------ AVAILABLE DATA
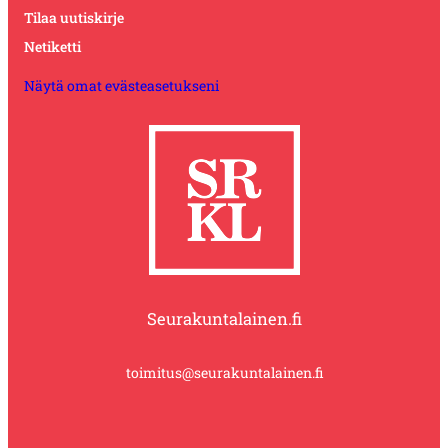
Tilaa uutiskirje
Netiketti
Näytä omat evästeasetukseni
Seurakuntalainen.fi
toimitus@seurakuntalainen.fi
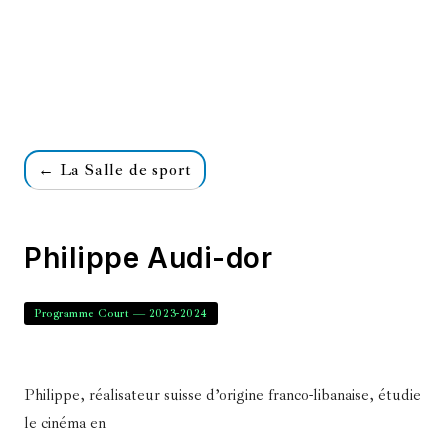
← La Salle de sport
Philippe Audi-dor
Programme Court — 2023-2024
Philippe, réalisateur suisse d’origine franco-libanaise, étudie
le cinéma en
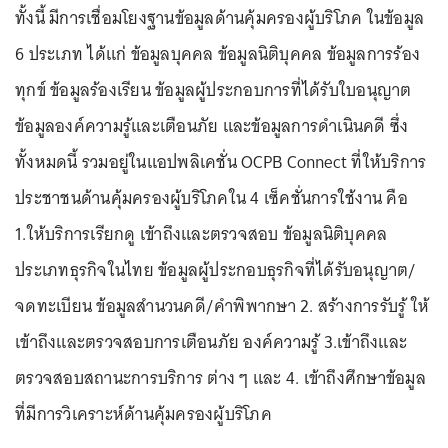
ทั้งนี้ มีการเชื่อมโยงฐานข้อมูลด้านคุ้มครองผู้บริโภค ในข้อมูล
6 ประเภท ได้แก่ ข้อมูลบุคคล ข้อมูลนิติบุคคล ข้อมูลการร้อง
ทุกข์ ข้อมูลร้องเรียน ข้อมูลผู้ประกอบการที่ได้รับใบอนุญาต
ข้อมูลองค์ความรู้และเตือนภัย และข้อมูลการดำเนินคดี ซึ่ง
ทั้งหมดนี้ รวมอยู่ในแอปพลิเคชั่น OCPB Connect ที่ให้บริการ
ประชาชนด้านคุ้มครองผู้บริโภคใน 4 เซ็คชั่นการใช้งาน คือ
1.ให้บริการเรียกดู เข้าถึงและตรวจสอบ ข้อมูลนิติบุคคล
ประเภทธุรกิจในไทย ข้อมูลผู้ประกอบธุรกิจที่ได้รับอนุญาต/
จดทะเบียน ข้อมูลสำนวนคดี/คำพิพากษา 2. สร้างการรับรู้ ให้
เข้าถึงและตรวจสอบการเตือนภัย องค์ความรู้ 3.เข้าถึงและ
ตรวจสอบสถานะการบริการ ต่าง ๆ และ 4. เข้าถึงศึกษาข้อมูล
ที่มีการวิเคราะห์ด้านคุ้มครองผู้บริโภค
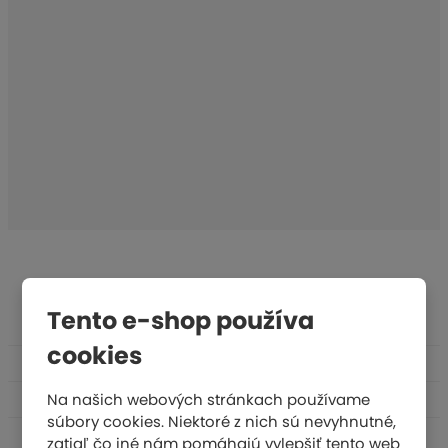
Tento e-shop používa
Atletika
cookies
Fitnes &amp; rehabilitace
Gymnastika
Na našich webových stránkach používame
súbory cookies. Niektoré z nich sú nevyhnutné,
Plavání
zatiaľ čo iné nám pomáhajú vylepšiť tento web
------------
> **WHAT IS NEEDED**: Extract each line of the material above that contains the string "Philippe", matching uppercase and lowercase letters exactly.

> **RESPONSE**:
Philippe Audi-dor
Philippe, réalisateur suisse d’origine franco-libanaise, étudie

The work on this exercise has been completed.